*Passage to read*.
● ● ● ● ● ● ●

Artist: Genesis Owusu
Album/Project: Smiling with No Teeth
By Max Dallas
Genesis Owusu’s smashing debut oozes with eccentricity and affirms his status as a powerhouse within Australia’s new generation of hip-hop artists. As a part of a slapped-together five-piece band, Owusu jammed for over sixty hours in one week to form the foundation of his 2021 album, Smiling with No Teeth. Mixing high-octane industrial grooves, moments of falsetto, and even a touch of Springsteen-esque rock into his sound, Owusu sports captivating plumage as he twists hip-hop conventions askew. However, as the title’s grotesque imagery evokes, Owusu leans into the fractures in his soul to spotlight the hideousness of ignorance. Black dogs, Owusu’s characterizations of depression and racism, chase him down the track list. His avoidance intermittently yields to confrontation and understanding, producing trenchant commentary and impassioned delivery in its best moments. In “On the Move!” he shouts from his chest and in “A Song About Fishing” he balladeers over piano flourishes, gradually piecing together a nuanced image of struggle. Owusu’s unabashed expression shakes up hip-hop yet stays true to its spiritual roots, making for a refreshing, must-listen debut.
Artist: Okay Kaya
Album/Project: The Incompatible Okay Kaya
By Sophia Russo
Kaya Wilkins consistently interweaves witty, tongue-in-cheek narratives with polished melodies, situating herself perfectly within Gen-Z culture. In her previous works, Wilkins made production the central focus, hiding her intimate lyrics under groovy synths, electronic beats, and layered vocal tracks. However, in The Incompatible Okay Kaya, the Norwegian-American artist lets her guard down and delivers an acoustic album. With minimal production throughout, Wilkins’ raw vocals have nowhere to hide. While the album introduces four new tracks, including “If I Can Help Somebody” and “Without Her,” a majority of the album consists of covers of her older songs. She dives into uncharted territory and it pays off. Her characteristically witty lyrics are present, but so is something new: vulnerability. In her covers of “Zero Interaction Ramen Bar” and “Fake It,” her voice is full of yearning, and unlike the originals, her desires are fully exposed. Wilkins’ songs voice experiences that young women and queer people today relate to, but The Incompatible Okay Kaya gives newfound emotional depth to these experiences. Although Okay Kaya is clever and quirky, her true power lies in her ability to voice the unspoken challenges and emotions present in many minds today, with a level of candor and catharsis no other artist has shown before.

● ● ● ● ● ● ●

*Supplied data*.
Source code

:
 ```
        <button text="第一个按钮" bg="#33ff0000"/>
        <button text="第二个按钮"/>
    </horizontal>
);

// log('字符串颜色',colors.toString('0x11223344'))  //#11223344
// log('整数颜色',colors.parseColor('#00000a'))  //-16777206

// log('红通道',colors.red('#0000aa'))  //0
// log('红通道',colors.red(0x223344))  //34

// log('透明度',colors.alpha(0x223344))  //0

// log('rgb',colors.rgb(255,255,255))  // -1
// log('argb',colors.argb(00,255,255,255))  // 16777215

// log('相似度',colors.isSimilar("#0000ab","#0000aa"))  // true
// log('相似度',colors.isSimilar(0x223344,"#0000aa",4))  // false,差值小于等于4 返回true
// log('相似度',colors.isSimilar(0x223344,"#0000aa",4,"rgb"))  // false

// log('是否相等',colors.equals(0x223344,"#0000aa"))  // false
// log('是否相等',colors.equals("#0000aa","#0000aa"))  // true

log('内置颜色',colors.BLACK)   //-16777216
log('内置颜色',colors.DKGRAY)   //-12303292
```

● ● ● ● ● ● ●

*Problem statement*. Write the next part of the album reviews, picking up after their final sentence.

*Result of the exercise*.
By Jen Uskolovsky
Spitting provocative bars about slurping semen and dismembering men over abrasive beats and moans can only be attributed to underground rap sensation, BigKlit. Her raunchy, rambunctious, and occasionally rancid imagery sets the Brooklyn-born, LA-based rapper apart from her contemporaries. Her 2021 record, Fatality, incorporates elements of punk rock and thrash metal to her newly developed sound, taking her already present roughness one step further. BigKlit focuses on creating catchy and short bangers, resulting in a 45 minute album with 22 songs that leaves you on your knees begging for more. Standout tracks like “Grown,” “Get That Bitch,” and “Fukked Up ” possess harsh guitars, raspy screams, and taunting moans layered on aggressive instrumentals that grit on the ears like a scratch being satisfyingly itched. An artist misrepresented at times, BigKlit’s music shines light on female sexual liberation and empowerment by being candidly uncensored, unapologetic, and unconstrained. After being in a toxic relationship, she was done with being passive and never speaking up for herself. “I will never, ever silence my voice and that’s kind of where the yelling came from… I was tired of being a woman, constantly being told to, talk like this, act like this.” BigKlit is pioneering women’s sexual liberation in a captivating way, encouraging listeners to have their own voice and be hot while doing it.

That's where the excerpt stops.